• DATASET RECORDS
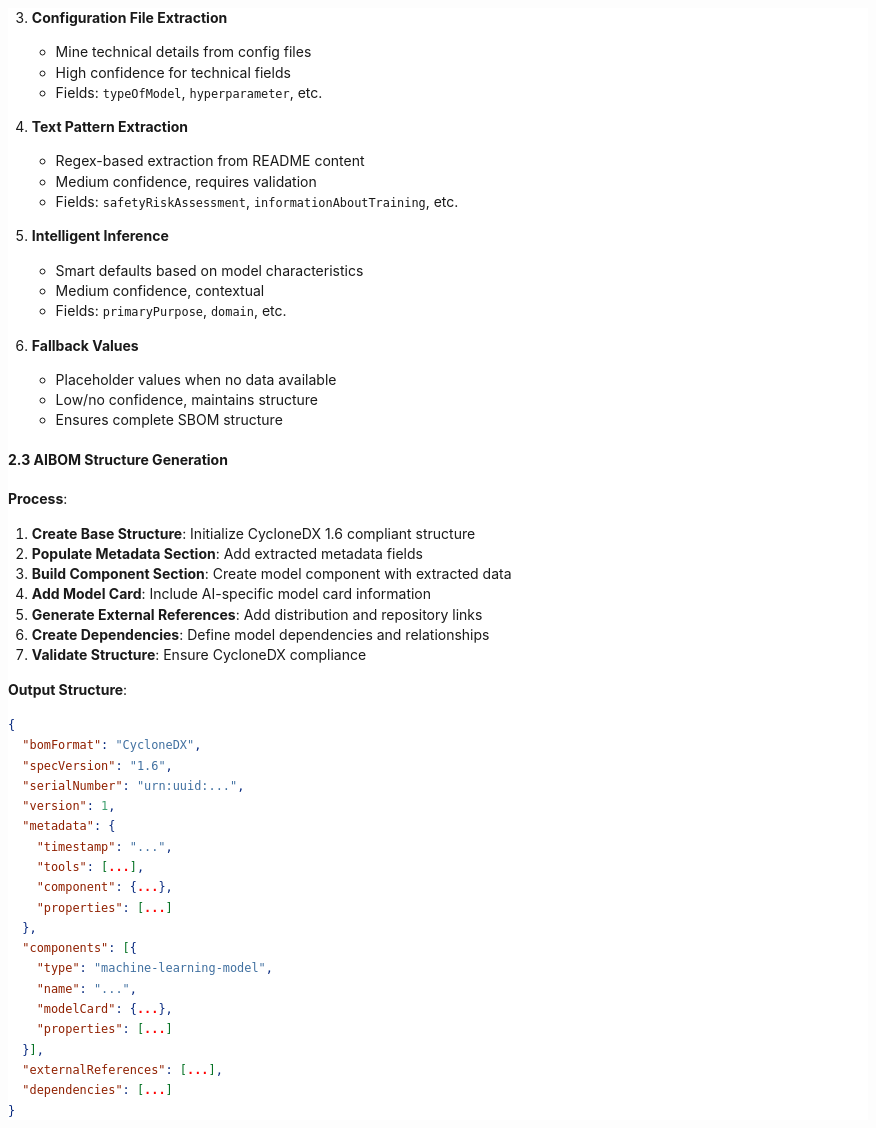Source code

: 3. **Configuration File Extraction**
   - Mine technical details from config files
   - High confidence for technical fields
   - Fields: `typeOfModel`, `hyperparameter`, etc.

4. **Text Pattern Extraction**
   - Regex-based extraction from README content
   - Medium confidence, requires validation
   - Fields: `safetyRiskAssessment`, `informationAboutTraining`, etc.

5. **Intelligent Inference**
   - Smart defaults based on model characteristics
   - Medium confidence, contextual
   - Fields: `primaryPurpose`, `domain`, etc.

6. **Fallback Values**
   - Placeholder values when no data available
   - Low/no confidence, maintains structure
   - Ensures complete SBOM structure

#### 2.3 AIBOM Structure Generation

**Process**:
1. **Create Base Structure**: Initialize CycloneDX 1.6 compliant structure
2. **Populate Metadata Section**: Add extracted metadata fields
3. **Build Component Section**: Create model component with extracted data
4. **Add Model Card**: Include AI-specific model card information
5. **Generate External References**: Add distribution and repository links
6. **Create Dependencies**: Define model dependencies and relationships
7. **Validate Structure**: Ensure CycloneDX compliance

**Output Structure**:
```json
{
  "bomFormat": "CycloneDX",
  "specVersion": "1.6",
  "serialNumber": "urn:uuid:...",
  "version": 1,
  "metadata": {
    "timestamp": "...",
    "tools": [...],
    "component": {...},
    "properties": [...]
  },
  "components": [{
    "type": "machine-learning-model",
    "name": "...",
    "modelCard": {...},
    "properties": [...]
  }],
  "externalReferences": [...],
  "dependencies": [...]
}
```
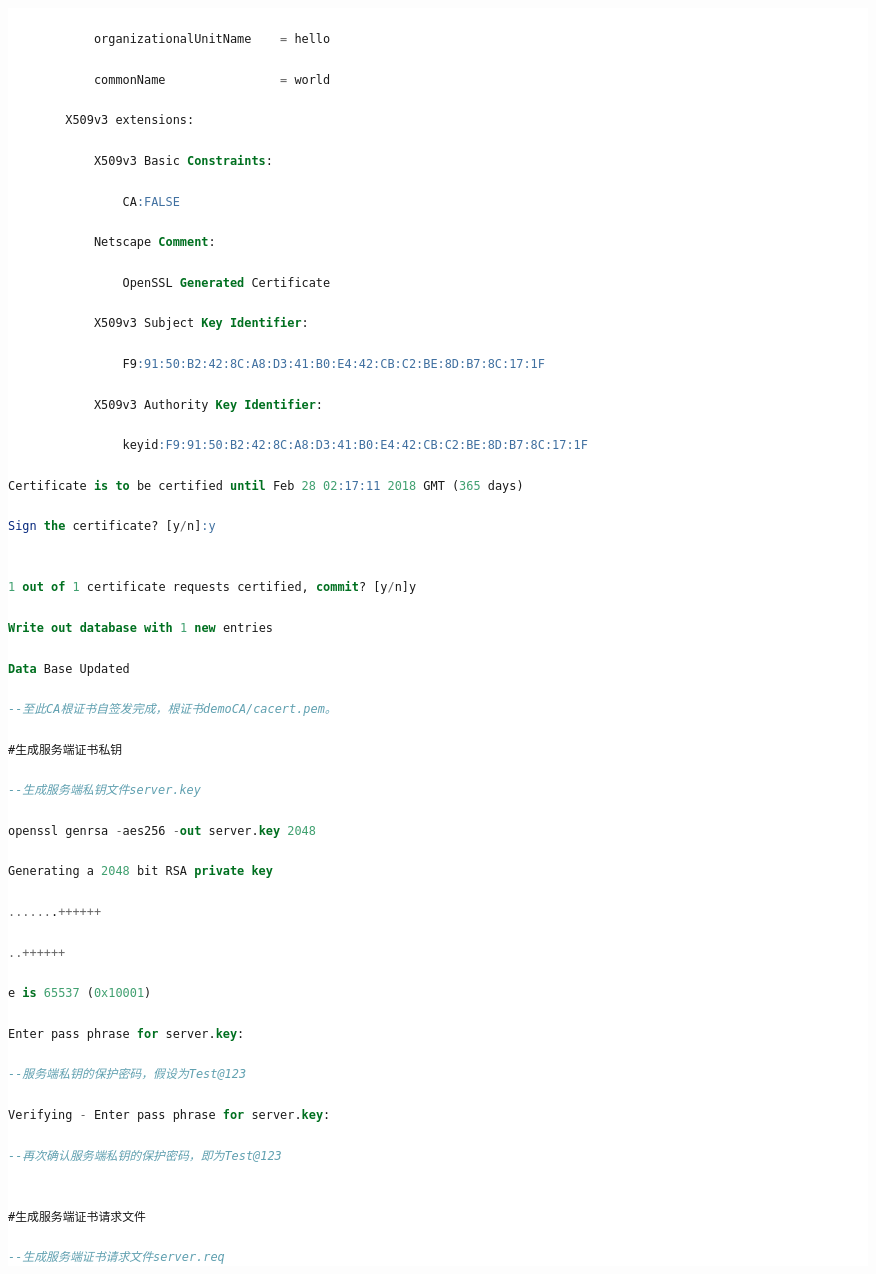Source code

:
 ```sql

            organizationalUnitName    = hello

            commonName                = world

        X509v3 extensions:

            X509v3 Basic Constraints: 

                CA:FALSE

            Netscape Comment: 

                OpenSSL Generated Certificate

            X509v3 Subject Key Identifier: 

                F9:91:50:B2:42:8C:A8:D3:41:B0:E4:42:CB:C2:BE:8D:B7:8C:17:1F

            X509v3 Authority Key Identifier: 

                keyid:F9:91:50:B2:42:8C:A8:D3:41:B0:E4:42:CB:C2:BE:8D:B7:8C:17:1F

Certificate is to be certified until Feb 28 02:17:11 2018 GMT (365 days)

Sign the certificate? [y/n]:y


1 out of 1 certificate requests certified, commit? [y/n]y

Write out database with 1 new entries

Data Base Updated

--至此CA根证书自签发完成，根证书demoCA/cacert.pem。

#生成服务端证书私钥

--生成服务端私钥文件server.key

openssl genrsa -aes256 -out server.key 2048

Generating a 2048 bit RSA private key

.......++++++

..++++++

e is 65537 (0x10001)

Enter pass phrase for server.key:

--服务端私钥的保护密码，假设为Test@123

Verifying - Enter pass phrase for server.key:

--再次确认服务端私钥的保护密码，即为Test@123


#生成服务端证书请求文件

--生成服务端证书请求文件server.req

```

• WHAT IS NEEDED
In the data above, which lines include "from"? Return those lines.

• RESULT
   - Mine technical details from config files
   - Regex-based extraction from README content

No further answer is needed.